Great Hunger Memorial
- Interactive map of Great Hunger Memorial
- Location: Deer Island, Massachusetts, U.S.
- Type: Celtic cross

= Great Hunger Memorial (Deer Island, Massachusetts) =

Celtic cross

The Great Hunger Memorial is a 16-foot tall Celtic cross located on Deer Island in Boston Harbor.

In the late 1840s, the Boston Corporation erected a hospital on the island. Irish immigrants, who arrived on coffin ships, were quarantined there. The memorial commemorates the 850 people who died on the island between 1847 and 1850, as they were trying to escape the Great Irish Famine. Their bodies were discovered during construction work done on the island in 1990.
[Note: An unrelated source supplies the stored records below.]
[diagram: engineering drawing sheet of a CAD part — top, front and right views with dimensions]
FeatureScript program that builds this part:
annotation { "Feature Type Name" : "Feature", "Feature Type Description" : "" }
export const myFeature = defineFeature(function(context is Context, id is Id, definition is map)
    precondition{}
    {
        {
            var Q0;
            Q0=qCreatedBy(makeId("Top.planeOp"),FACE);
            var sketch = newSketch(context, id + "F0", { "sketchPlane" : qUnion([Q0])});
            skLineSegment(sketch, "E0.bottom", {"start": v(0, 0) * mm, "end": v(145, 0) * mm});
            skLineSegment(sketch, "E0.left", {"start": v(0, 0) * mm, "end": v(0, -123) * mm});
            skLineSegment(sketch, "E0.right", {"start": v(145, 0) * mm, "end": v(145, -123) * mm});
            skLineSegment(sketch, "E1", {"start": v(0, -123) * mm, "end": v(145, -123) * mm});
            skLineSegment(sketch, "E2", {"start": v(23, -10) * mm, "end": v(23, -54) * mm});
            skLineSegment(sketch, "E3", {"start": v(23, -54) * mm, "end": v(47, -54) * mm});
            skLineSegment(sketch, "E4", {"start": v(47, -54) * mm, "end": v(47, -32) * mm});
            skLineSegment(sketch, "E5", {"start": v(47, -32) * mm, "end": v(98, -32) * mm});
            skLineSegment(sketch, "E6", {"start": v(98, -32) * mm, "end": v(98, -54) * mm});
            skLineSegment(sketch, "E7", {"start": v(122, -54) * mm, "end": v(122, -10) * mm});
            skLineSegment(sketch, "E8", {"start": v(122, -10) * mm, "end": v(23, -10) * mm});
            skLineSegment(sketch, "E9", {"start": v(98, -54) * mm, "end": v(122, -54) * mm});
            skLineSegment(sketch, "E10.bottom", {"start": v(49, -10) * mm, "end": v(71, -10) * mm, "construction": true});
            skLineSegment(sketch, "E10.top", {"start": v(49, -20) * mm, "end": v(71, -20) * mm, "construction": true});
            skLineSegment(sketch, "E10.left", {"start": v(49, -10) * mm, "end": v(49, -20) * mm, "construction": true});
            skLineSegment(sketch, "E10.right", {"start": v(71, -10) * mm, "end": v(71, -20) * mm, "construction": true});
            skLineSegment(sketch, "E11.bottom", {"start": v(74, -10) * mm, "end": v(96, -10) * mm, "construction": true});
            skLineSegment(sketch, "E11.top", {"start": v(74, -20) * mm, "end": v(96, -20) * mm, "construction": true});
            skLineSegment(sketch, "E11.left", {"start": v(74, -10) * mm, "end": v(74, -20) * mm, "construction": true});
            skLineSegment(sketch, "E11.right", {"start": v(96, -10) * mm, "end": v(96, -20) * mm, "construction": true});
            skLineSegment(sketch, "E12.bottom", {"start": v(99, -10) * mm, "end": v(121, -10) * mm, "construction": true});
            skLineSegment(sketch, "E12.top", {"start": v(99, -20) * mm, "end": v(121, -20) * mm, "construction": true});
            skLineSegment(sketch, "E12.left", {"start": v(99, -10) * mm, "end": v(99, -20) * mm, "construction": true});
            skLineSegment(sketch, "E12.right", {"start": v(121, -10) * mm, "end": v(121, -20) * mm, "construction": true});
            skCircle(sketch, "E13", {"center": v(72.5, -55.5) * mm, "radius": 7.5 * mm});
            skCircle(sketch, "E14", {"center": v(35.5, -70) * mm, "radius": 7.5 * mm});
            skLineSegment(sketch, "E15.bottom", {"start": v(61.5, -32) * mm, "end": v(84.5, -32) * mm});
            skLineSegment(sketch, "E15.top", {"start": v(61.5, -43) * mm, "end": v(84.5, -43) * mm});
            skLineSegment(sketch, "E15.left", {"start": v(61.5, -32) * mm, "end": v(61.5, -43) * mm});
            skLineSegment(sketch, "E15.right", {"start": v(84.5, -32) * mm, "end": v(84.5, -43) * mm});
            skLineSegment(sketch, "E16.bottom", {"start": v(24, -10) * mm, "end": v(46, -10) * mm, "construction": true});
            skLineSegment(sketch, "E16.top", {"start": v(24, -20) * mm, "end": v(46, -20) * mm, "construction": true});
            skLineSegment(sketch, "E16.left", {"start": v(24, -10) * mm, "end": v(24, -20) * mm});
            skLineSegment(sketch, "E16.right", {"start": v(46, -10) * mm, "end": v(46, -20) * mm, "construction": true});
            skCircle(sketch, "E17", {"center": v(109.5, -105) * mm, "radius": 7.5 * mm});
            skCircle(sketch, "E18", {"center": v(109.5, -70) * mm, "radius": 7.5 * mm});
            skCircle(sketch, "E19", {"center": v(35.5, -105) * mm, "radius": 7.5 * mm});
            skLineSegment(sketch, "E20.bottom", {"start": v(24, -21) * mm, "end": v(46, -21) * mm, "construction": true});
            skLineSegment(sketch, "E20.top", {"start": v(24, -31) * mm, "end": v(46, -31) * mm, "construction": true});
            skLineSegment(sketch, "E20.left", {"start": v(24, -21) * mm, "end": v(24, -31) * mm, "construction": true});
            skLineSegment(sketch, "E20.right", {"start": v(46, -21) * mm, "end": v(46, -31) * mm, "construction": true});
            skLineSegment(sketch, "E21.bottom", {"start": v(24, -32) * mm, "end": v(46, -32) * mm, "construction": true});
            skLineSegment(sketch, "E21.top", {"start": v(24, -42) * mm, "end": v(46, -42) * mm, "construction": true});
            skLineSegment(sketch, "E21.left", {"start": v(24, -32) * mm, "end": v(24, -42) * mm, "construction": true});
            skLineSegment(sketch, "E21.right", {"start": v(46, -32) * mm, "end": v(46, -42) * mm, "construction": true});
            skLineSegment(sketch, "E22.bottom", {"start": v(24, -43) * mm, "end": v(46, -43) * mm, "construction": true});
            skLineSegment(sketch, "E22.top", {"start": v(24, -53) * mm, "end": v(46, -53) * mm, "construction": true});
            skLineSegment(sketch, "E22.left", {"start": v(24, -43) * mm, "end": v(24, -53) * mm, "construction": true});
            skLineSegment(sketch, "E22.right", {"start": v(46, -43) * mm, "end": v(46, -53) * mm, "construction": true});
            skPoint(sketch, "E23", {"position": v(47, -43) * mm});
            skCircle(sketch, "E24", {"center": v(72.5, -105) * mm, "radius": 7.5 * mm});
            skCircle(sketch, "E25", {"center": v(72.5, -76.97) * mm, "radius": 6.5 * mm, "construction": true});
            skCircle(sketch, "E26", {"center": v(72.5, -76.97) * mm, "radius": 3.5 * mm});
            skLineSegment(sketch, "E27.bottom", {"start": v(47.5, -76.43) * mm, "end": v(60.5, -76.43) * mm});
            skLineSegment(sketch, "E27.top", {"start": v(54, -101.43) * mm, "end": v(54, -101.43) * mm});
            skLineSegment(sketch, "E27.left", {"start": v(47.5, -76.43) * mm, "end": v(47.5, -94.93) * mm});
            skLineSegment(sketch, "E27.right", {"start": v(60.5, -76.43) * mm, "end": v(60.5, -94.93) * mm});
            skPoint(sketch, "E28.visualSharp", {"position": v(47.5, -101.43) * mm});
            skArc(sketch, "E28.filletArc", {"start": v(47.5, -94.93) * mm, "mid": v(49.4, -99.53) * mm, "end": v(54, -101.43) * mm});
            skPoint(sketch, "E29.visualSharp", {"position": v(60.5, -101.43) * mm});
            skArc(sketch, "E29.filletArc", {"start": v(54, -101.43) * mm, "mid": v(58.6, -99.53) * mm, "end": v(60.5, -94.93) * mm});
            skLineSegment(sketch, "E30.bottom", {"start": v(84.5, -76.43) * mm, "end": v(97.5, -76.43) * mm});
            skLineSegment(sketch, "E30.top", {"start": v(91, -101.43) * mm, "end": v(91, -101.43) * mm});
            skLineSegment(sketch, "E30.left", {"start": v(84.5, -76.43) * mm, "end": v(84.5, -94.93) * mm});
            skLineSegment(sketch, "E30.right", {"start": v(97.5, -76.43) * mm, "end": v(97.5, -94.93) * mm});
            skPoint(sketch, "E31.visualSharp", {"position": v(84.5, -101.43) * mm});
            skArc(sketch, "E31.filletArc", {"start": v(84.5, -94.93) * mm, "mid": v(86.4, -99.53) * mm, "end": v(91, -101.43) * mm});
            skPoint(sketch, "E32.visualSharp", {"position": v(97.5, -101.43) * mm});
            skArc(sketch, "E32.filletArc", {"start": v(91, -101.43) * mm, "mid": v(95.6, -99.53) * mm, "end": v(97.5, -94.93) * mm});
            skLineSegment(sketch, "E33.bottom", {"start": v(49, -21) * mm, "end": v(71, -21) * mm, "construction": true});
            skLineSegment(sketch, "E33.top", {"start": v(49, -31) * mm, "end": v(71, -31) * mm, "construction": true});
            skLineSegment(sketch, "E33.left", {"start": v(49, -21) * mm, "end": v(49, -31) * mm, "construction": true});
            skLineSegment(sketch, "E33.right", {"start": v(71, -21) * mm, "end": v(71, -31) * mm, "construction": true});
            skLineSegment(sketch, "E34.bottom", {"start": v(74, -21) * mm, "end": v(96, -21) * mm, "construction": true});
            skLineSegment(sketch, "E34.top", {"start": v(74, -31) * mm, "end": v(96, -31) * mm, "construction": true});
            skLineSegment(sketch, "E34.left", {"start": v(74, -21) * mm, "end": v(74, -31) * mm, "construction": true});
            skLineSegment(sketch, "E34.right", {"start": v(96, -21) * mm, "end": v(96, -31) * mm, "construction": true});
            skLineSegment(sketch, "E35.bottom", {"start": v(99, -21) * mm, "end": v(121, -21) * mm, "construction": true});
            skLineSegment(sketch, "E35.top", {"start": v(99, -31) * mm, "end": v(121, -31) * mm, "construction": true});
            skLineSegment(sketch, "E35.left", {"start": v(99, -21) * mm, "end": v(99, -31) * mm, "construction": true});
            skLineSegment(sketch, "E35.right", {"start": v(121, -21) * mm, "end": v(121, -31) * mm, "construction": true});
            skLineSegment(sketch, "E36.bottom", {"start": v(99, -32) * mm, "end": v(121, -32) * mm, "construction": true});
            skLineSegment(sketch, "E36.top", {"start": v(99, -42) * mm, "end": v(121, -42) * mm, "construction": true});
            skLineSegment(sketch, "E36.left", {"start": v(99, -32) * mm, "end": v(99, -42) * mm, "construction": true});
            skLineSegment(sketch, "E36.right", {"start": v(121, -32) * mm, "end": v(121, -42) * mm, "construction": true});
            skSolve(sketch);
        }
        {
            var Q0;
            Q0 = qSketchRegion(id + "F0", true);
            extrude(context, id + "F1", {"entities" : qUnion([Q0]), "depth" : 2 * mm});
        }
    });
The memorial is the result of decades long effort of a number of local Irish-American activists. Its construction was also championed by the Massachusetts Water Resources Authority and other local officials.

The memorial was the brainchild of Michael Kearney, John Flaherty, Peter O’Malley, Bernard Callaghan, and the late William and Rita O’Connell. It was cut and engraved at a quarry in Pennsylvania. It was erected with the help of Feeney Brothers of Boston and Local 25 of the Teamsters Union.

The monument was dedicated on May 25, 2019, in a ceremony attended by Boston Mayor Marty Walsh and Cardinal Sean O’Malley. The dedication included a speech from Boston City Archivist John J. McColgan.